### Work to be completed
Your response should consist solely of the records, written out exactly.

Records drawn from a dataset:
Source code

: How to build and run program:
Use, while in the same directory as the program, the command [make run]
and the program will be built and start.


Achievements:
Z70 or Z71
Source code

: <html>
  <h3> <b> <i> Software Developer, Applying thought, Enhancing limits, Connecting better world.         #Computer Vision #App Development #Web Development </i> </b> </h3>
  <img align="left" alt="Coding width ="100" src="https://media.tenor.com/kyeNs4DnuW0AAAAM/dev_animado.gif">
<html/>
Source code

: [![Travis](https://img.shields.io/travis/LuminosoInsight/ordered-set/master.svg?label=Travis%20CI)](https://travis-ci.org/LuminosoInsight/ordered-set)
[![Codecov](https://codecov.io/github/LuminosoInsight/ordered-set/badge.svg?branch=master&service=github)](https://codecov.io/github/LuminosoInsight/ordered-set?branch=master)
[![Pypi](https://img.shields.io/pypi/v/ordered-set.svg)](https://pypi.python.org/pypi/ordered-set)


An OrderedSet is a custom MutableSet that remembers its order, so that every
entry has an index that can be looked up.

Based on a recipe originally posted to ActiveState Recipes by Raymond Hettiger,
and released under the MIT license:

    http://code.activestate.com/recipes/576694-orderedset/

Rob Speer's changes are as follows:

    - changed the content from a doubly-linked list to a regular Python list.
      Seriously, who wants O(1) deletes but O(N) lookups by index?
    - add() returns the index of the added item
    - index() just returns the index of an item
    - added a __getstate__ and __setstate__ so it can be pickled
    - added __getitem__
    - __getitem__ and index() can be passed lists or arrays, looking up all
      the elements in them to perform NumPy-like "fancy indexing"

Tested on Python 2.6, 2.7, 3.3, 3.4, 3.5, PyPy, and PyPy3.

### Output for this task
Source code

: How to build and run program:
Use, while in the same directory as the program, the command [make run]
and the program will be built and start.


Achievements:
Z70 or Z71
Source code

: <html>
  <h3> <b> <i> Software Developer, Applying thought, Enhancing limits, Connecting better world.         #Computer Vision #App Development #Web Development </i> </b> </h3>
  <img align="left" alt="Coding width ="100" src="https://media.tenor.com/kyeNs4DnuW0AAAAM/dev_animado.gif">
<html/>
Source code

: [![Travis](https://img.shields.io/travis/LuminosoInsight/ordered-set/master.svg?label=Travis%20CI)](https://travis-ci.org/LuminosoInsight/ordered-set)
[![Codecov](https://codecov.io/github/LuminosoInsight/ordered-set/badge.svg?branch=master&service=github)](https://codecov.io/github/LuminosoInsight/ordered-set?branch=master)
[![Pypi](https://img.shields.io/pypi/v/ordered-set.svg)](https://pypi.python.org/pypi/ordered-set)


An OrderedSet is a custom MutableSet that remembers its order, so that every
entry has an index that can be looked up.

Based on a recipe originally posted to ActiveState Recipes by Raymond Hettiger,
and released under the MIT license:

    http://code.activestate.com/recipes/576694-orderedset/

Rob Speer's changes are as follows:

    - changed the content from a doubly-linked list to a regular Python list.
      Seriously, who wants O(1) deletes but O(N) lookups by index?
    - add() returns the index of the added item
    - index() just returns the index of an item
    - added a __getstate__ and __setstate__ so it can be pickled
    - added __getitem__
    - __getitem__ and index() can be passed lists or arrays, looking up all
      the elements in them to perform NumPy-like "fancy indexing"

Tested on Python 2.6, 2.7, 3.3, 3.4, 3.5, PyPy, and PyPy3.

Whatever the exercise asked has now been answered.